■ AIM OF THE TASK: The entire listing below must be written out word for word.
■ ■ ■
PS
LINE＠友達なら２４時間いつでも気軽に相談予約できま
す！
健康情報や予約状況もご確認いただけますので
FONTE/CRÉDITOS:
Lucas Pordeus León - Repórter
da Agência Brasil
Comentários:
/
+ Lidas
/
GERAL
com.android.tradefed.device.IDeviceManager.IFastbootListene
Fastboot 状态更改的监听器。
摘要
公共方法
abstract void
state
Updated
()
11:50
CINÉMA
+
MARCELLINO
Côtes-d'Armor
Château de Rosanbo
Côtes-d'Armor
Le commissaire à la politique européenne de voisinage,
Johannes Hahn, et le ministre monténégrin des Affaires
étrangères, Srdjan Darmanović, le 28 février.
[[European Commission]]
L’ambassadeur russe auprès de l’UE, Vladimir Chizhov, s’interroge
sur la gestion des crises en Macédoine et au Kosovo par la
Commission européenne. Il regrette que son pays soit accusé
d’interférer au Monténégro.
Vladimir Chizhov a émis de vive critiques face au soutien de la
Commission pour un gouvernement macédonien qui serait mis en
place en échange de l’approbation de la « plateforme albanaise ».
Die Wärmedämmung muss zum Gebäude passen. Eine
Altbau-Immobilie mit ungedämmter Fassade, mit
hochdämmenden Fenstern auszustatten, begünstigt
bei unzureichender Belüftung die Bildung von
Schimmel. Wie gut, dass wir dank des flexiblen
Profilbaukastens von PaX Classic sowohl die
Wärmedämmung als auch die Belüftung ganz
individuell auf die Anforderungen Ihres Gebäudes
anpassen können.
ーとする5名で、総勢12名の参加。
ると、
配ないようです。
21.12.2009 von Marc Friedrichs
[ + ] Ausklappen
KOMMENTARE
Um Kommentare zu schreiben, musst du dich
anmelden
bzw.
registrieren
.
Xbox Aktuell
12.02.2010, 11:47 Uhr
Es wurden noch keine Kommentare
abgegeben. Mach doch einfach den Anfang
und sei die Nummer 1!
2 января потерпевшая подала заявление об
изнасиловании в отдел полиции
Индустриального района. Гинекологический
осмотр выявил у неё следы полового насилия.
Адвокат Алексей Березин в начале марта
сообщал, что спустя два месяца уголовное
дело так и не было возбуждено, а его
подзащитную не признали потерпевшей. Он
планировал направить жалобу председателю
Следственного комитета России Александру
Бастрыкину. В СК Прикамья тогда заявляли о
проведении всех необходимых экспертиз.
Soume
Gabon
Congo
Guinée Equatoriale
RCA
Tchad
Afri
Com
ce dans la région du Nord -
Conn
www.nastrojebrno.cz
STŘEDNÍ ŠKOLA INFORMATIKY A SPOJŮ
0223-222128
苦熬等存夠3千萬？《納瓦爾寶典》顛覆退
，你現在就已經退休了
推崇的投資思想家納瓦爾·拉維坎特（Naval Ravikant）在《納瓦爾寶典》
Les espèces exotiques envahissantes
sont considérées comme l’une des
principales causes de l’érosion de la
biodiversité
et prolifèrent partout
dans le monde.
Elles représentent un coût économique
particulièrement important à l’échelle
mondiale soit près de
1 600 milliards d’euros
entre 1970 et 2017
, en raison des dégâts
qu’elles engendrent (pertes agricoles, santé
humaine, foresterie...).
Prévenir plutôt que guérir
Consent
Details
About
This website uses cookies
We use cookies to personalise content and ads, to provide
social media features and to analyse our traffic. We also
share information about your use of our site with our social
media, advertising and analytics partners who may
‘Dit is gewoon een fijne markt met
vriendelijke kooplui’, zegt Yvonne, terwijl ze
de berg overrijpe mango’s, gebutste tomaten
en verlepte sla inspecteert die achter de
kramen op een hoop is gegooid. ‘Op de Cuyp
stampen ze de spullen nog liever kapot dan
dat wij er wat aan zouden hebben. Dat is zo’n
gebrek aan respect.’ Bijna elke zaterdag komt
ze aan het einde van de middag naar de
■ ■ ■
■ TASK OUTPUT:
PS
LINE＠友達なら２４時間いつでも気軽に相談予約できま
す！
健康情報や予約状況もご確認いただけますので
FONTE/CRÉDITOS:
Lucas Pordeus León - Repórter
da Agência Brasil
Comentários:
/
+ Lidas
/
GERAL
com.android.tradefed.device.IDeviceManager.IFastbootListene
Fastboot 状态更改的监听器。
摘要
公共方法
abstract void
state
Updated
()
11:50
CINÉMA
+
MARCELLINO
Côtes-d'Armor
Château de Rosanbo
Côtes-d'Armor
Le commissaire à la politique européenne de voisinage,
Johannes Hahn, et le ministre monténégrin des Affaires
étrangères, Srdjan Darmanović, le 28 février.
[[European Commission]]
L’ambassadeur russe auprès de l’UE, Vladimir Chizhov, s’interroge
sur la gestion des crises en Macédoine et au Kosovo par la
Commission européenne. Il regrette que son pays soit accusé
d’interférer au Monténégro.
Vladimir Chizhov a émis de vive critiques face au soutien de la
Commission pour un gouvernement macédonien qui serait mis en
place en échange de l’approbation de la « plateforme albanaise ».
Die Wärmedämmung muss zum Gebäude passen. Eine
Altbau-Immobilie mit ungedämmter Fassade, mit
hochdämmenden Fenstern auszustatten, begünstigt
bei unzureichender Belüftung die Bildung von
Schimmel. Wie gut, dass wir dank des flexiblen
Profilbaukastens von PaX Classic sowohl die
Wärmedämmung als auch die Belüftung ganz
individuell auf die Anforderungen Ihres Gebäudes
anpassen können.
ーとする5名で、総勢12名の参加。
ると、
配ないようです。
21.12.2009 von Marc Friedrichs
[ + ] Ausklappen
KOMMENTARE
Um Kommentare zu schreiben, musst du dich
anmelden
bzw.
registrieren
.
Xbox Aktuell
12.02.2010, 11:47 Uhr
Es wurden noch keine Kommentare
abgegeben. Mach doch einfach den Anfang
und sei die Nummer 1!
2 января потерпевшая подала заявление об
изнасиловании в отдел полиции
Индустриального района. Гинекологический
осмотр выявил у неё следы полового насилия.
Адвокат Алексей Березин в начале марта
сообщал, что спустя два месяца уголовное
дело так и не было возбуждено, а его
подзащитную не признали потерпевшей. Он
планировал направить жалобу председателю
Следственного комитета России Александру
Бастрыкину. В СК Прикамья тогда заявляли о
проведении всех необходимых экспертиз.
Soume
Gabon
Congo
Guinée Equatoriale
RCA
Tchad
Afri
Com
ce dans la région du Nord -
Conn
www.nastrojebrno.cz
STŘEDNÍ ŠKOLA INFORMATIKY A SPOJŮ
0223-222128
苦熬等存夠3千萬？《納瓦爾寶典》顛覆退
，你現在就已經退休了
推崇的投資思想家納瓦爾·拉維坎特（Naval Ravikant）在《納瓦爾寶典》
Les espèces exotiques envahissantes
sont considérées comme l’une des
principales causes de l’érosion de la
biodiversité
et prolifèrent partout
dans le monde.
Elles représentent un coût économique
particulièrement important à l’échelle
mondiale soit près de
1 600 milliards d’euros
entre 1970 et 2017
, en raison des dégâts
qu’elles engendrent (pertes agricoles, santé
humaine, foresterie...).
Prévenir plutôt que guérir
Consent
Details
About
This website uses cookies
We use cookies to personalise content and ads, to provide
social media features and to analyse our traffic. We also
share information about your use of our site with our social
media, advertising and analytics partners who may
‘Dit is gewoon een fijne markt met
vriendelijke kooplui’, zegt Yvonne, terwijl ze
de berg overrijpe mango’s, gebutste tomaten
en verlepte sla inspecteert die achter de
kramen op een hoop is gegooid. ‘Op de Cuyp
stampen ze de spullen nog liever kapot dan
dat wij er wat aan zouden hebben. Dat is zo’n
gebrek aan respect.’ Bijna elke zaterdag komt
ze aan het einde van de middag naar de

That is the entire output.